[TASK GOAL] Below are the records. List every line holding the word "principal".

[Extracted page text data]
== == ==

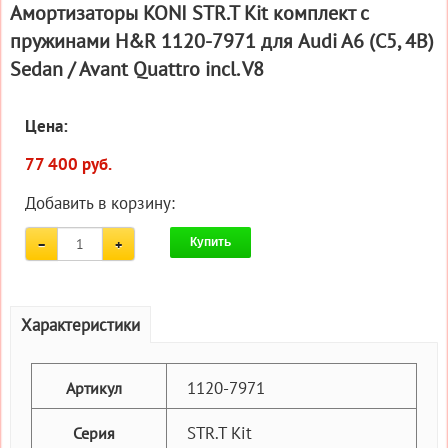
Амортизаторы KONI STR.T Kit комплект c
пружинами H&R 1120-7971 для Audi A6 (C5, 4B)
Sedan / Avant Quattro incl. V8
Цена:
77 400 руб.
Добавить в корзину:
Купить
Характеристики
1120-7971
Артикул
STR.T Kit
Серия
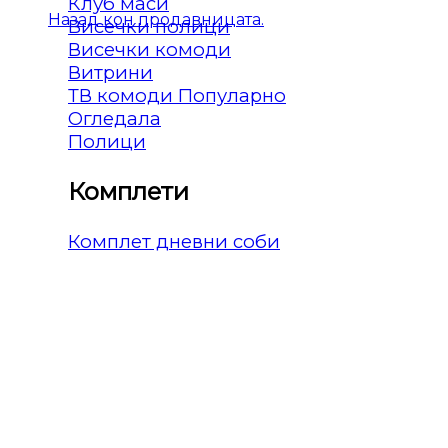
Клуб маси
Назад кон продавницата.
Висечки полици
Висечки комоди
Витрини
ТВ комоди
Огледала
Полици
Комплети
Комплет дневни соби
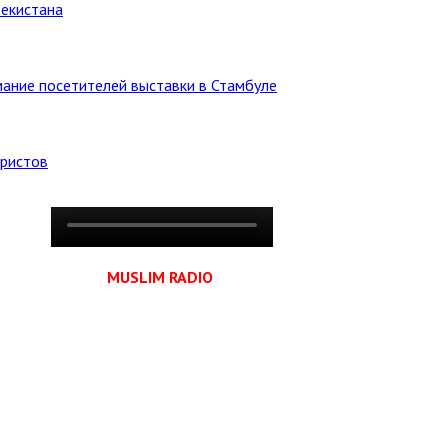
бекистана
ание посетителей выставки в Стамбуле
уристов
MUSLIM RADIO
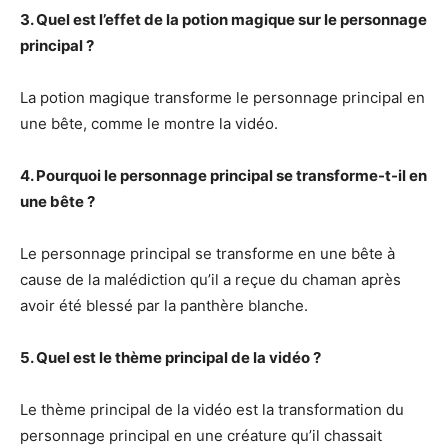
3. Quel est l’effet de la potion magique sur le personnage
principal ?
La potion magique transforme le personnage principal en
une bête, comme le montre la vidéo.
4. Pourquoi le personnage principal se transforme-t-il en
une bête ?
Le personnage principal se transforme en une bête à
cause de la malédiction qu’il a reçue du chaman après
avoir été blessé par la panthère blanche.
5. Quel est le thème principal de la vidéo ?
Le thème principal de la vidéo est la transformation du
personnage principal en une créature qu’il chassait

== == ==

[RESPONSE AREA]
principal ?
La potion magique transforme le personnage principal en
4. Pourquoi le personnage principal se transforme-t-il en
Le personnage principal se transforme en une bête à
5. Quel est le thème principal de la vidéo ?
Le thème principal de la vidéo est la transformation du
personnage principal en une créature qu’il chassait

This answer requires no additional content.